It may not yet be at the forefront of state politics, but locally, the issue of Connecticut’s lack of affordable housing is getting more important. Mayors and other municipal leaders across the state are focusing more on increasing their communities’ stock of workforce housing and are trying to do it in a better way, some of them said at last week’s Mayors’ Forum on Affordable Housing.
The Connecticut Mortgage Bankers Association sponsored the event at the Aqua Turf Country Club in Plantsville on May 18. Mayors from New Haven, Norwalk, Norwich and Torrington, as well as the first selectman of Windham, addressed a crowd of Realtors, mortgage brokers and other businesspeople.
Although some of the officials talked about the struggles involved with increasing affordable housing, others said they were pleased with the strides their towns have made.
One of the greatest successes in Norwalk, for example, has been that community leaders and businesspeople have developed a political consensus that the development of workforce housing is an important goal, said Mayor Alex Knopp.
“A key part of it has been the support of the business community,” he said. “Overall in Norwalk, I’ve been very pleased we’ve had a consensus.”
And the city has implemented some of its goals with public/private partnerships to develop more affordable housing, Knopp added.
In Norwich, across the state from Norwalk, the proximity to the casinos has helped.
“Our success comes from luck,” said Mayor Arthur L. Lathrop.
But the city also has worked toward using smart growth in developing new housing stock, he said.
“Our housing growth has been smart-growth oriented,” Lathrop said.
Lathrop noted that he recently made a map of the city’s housing stock and found that it is being developed at a healthy pace.

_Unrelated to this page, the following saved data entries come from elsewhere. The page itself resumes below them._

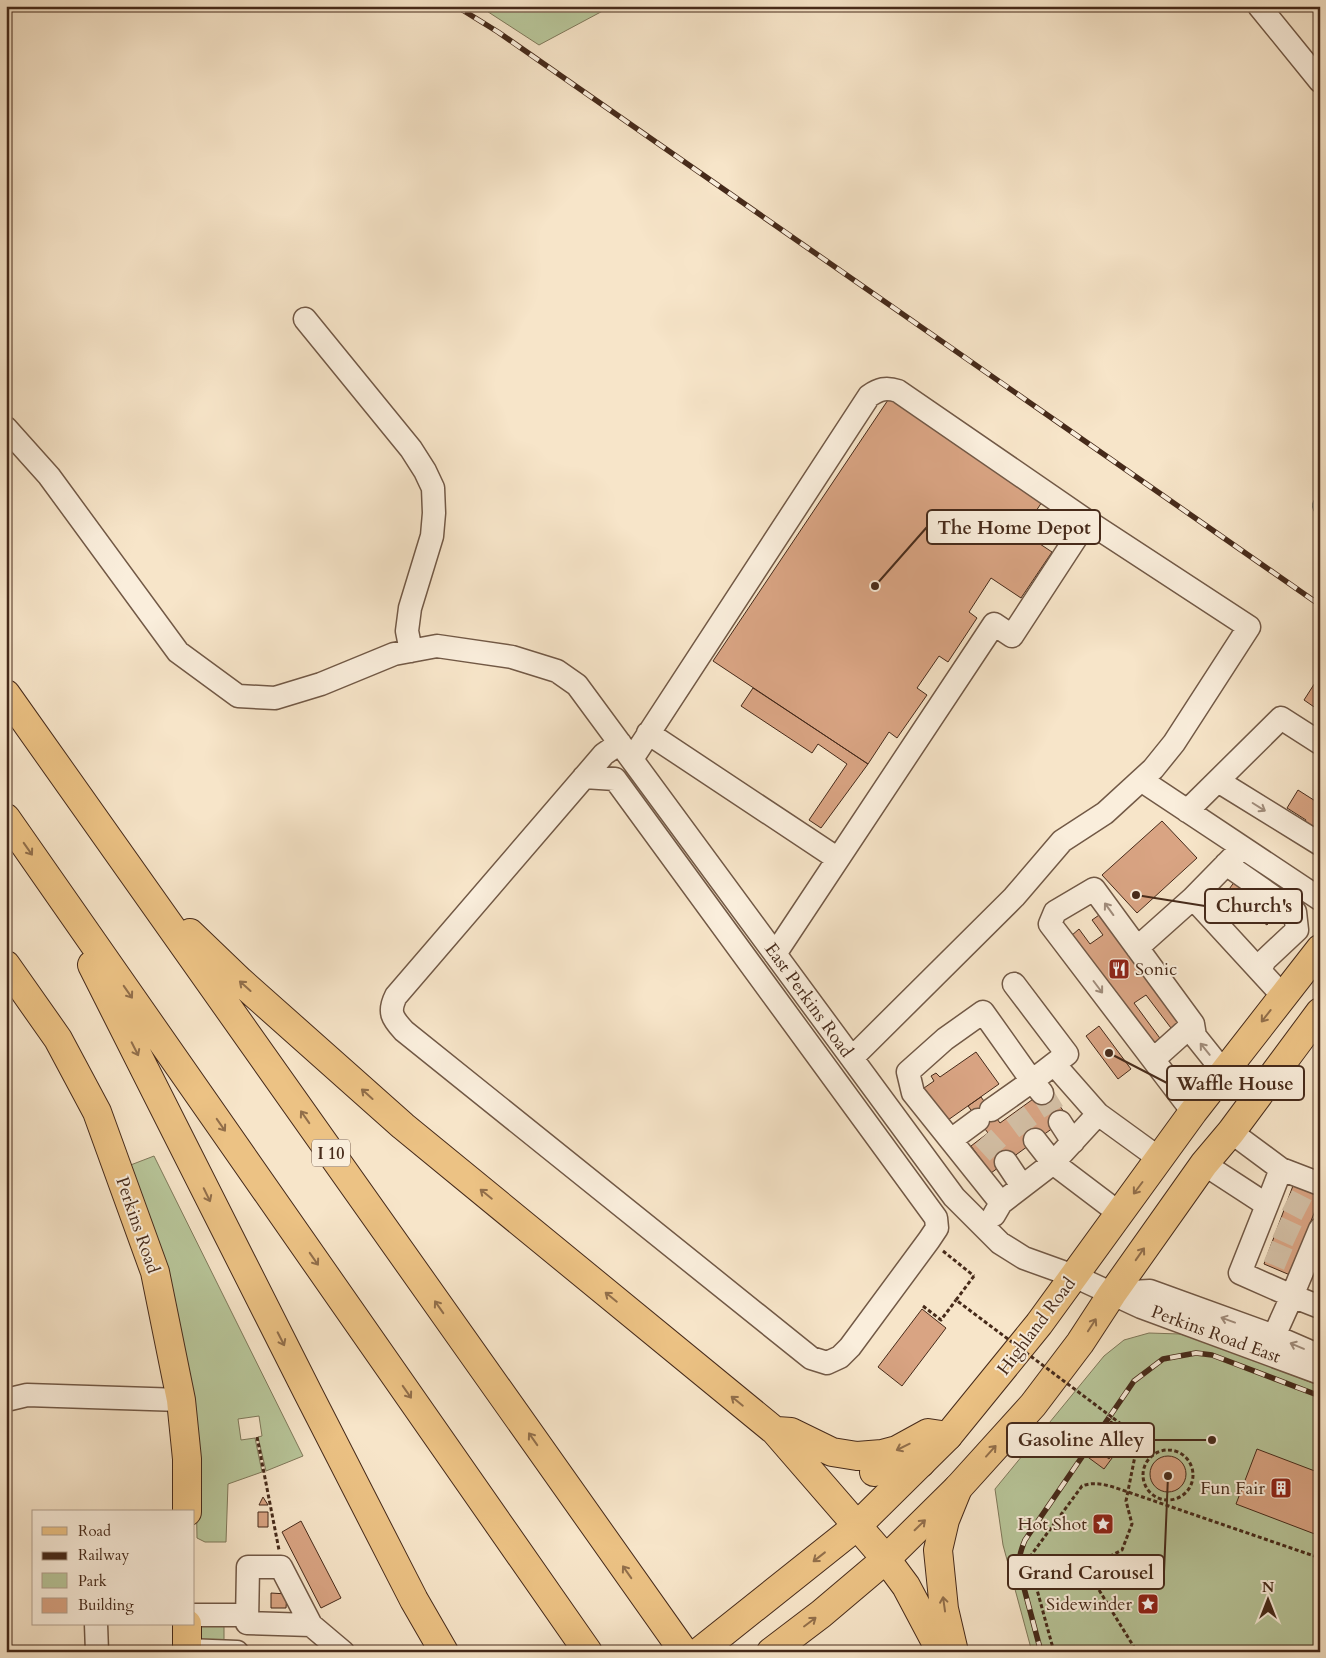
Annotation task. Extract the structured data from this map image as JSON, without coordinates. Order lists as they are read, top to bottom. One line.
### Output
{"streets":{"main road":["I 10","Perkins Road","Highland Road"],"street":["East Perkins Road","Perkins Road East"]},"crossings":[["East Perkins Road","Highland Road"],["East Perkins Road","Perkins Road East"],["Highland Road","Perkins Road East"]],"places":{"other":["The Home Depot","Church's","Waffle House","Gasoline Alley","Grand Carousel"],"restaurant":["Sonic"],"building":["Fun Fair"],"place":["Hot Shot","Sidewinder"]},"legend":["Road","Railway","Park","Building"],"north":"top"}
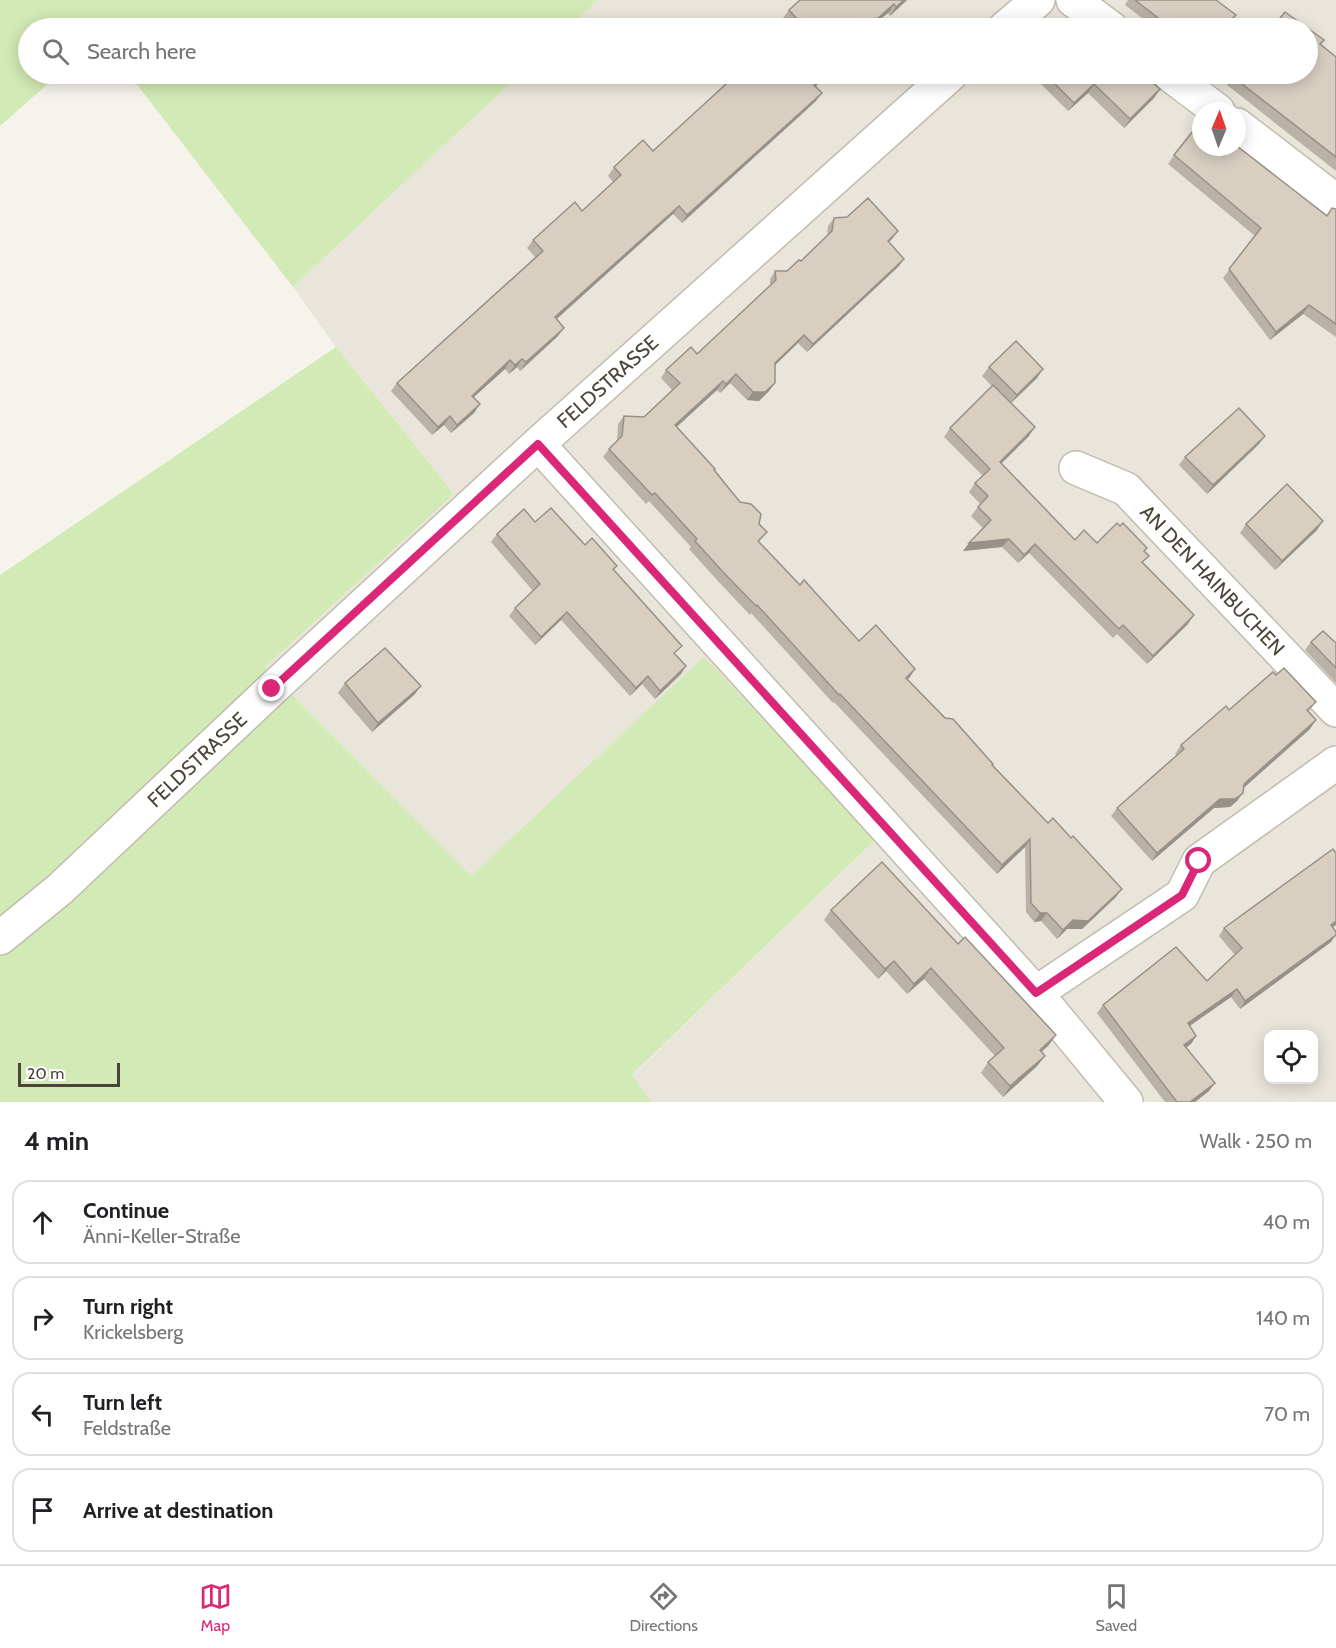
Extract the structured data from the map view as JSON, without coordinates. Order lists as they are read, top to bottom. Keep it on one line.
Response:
{"streets":{"street":["FELDSTRASSE","AN DEN HAINBUCHEN"]},"scale_bar":"20 m","north":"top","page":{"search":"Search here","scale":"20 m","heading":["4 min","Walk · 250 m"],"list":[["Continue","Änni-Keller-Straße","40 m"],["Turn right","Krickelsberg","140 m"],["Turn left","Feldstraße","70 m"],"Arrive at destination"],"nav":["Map","Directions","Saved"]}}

Much of the new development centered in pockets of mixed-income housing, he said.
He estimated that the city has about two more years of heavy growth ahead of it. After that, most of the open land left is ledge and is unbuildable. The growth has been fast, but good for the city. Even the affordable housing growth has been a “revenue bonanza,” Lathrop said.
Conveyance taxes are a big part of that, he noted. Norwich was one of almost 20 cities in the state that was allowed to pass a super conveyance tax, or one that is more expensive than conveyance taxes in other cities and towns. Real estate taxes also have played a big part, with new growth bringing in $3 million a year, exclusive of the cost of the increase of schoolchildren.
“Because of good planning and conservative zoning, our community is comfortable with the growth of housing,” Lathrop said. “All of us are seeing rapid change.”
‘A Work in Progress’
In other cities and towns, growth hasn’t been that easy.
Torrington is the only urban area in Litchfield County, and, as an aging mill town with a per capita income of $28,000, has had its share of trouble meeting the need for affordable housing.
“Torrington is a community that is in flux,” said Mayor Owen J. Quinn.
One of the city’s greatest successes has been a corporation it formed – a spin-off of the housing authority – that has successfully bought, rehabbed and sold aging two- and three-family homes. The city is also in the midst of a revitalization that officials hope will make it a destination for the arts.
But much of the growth of the city’s housing stock is happening on the outskirts of town, a trend that is the opposite of smart growth.
“[Smart growth is] a concept that comes very hard to Litchfield County, but we’re realizing it’s important to Torrington,” Quinn said. “We’re a work in progress Â… We’ve been behind the 8-ball for a long time and we’re trying to right that ship.”
Arts also have been an important draw for the town of Windham, where developers are changing one of the city’s old buildings into apartments and studios for artists.
One of the state’s largest cities is facing different problems regarding the development of affordable housing. In New Haven, there is no open space left to develop housing, said Mayor John DeStefano. Its housing stock is already 75 percent rental, with about a third of that as Section 8 or public housing. The city will always be the center for affordable housing in south central Connecticut, he said.
But there are several successes that have led to the city’s healthy affordable housing market and that DeStefano said he is particularly proud of in New Haven. One is that about 1,200 people live in the city’s downtown – a big reason it is vibrant today. About half of those are students, but the other half are full-time residents.
New Haven also has been successful in breaking up large public housing complexes and turning them into mixed-income units. One former public housing complex, Elm Haven, now has 400 units of mixed-income housing. The school system in the city also has helped the housing market, in part because school choice is a possibility.
To solve the statewide housing crisis, there needs to be a plan of conservation, DeStefano said – one that needs to address how much housing and what kind should go where, how new developments measure against the infrastructure that is already there and where and how economic growth should occur. The statewide plan should also make regional planning meaningful, he added.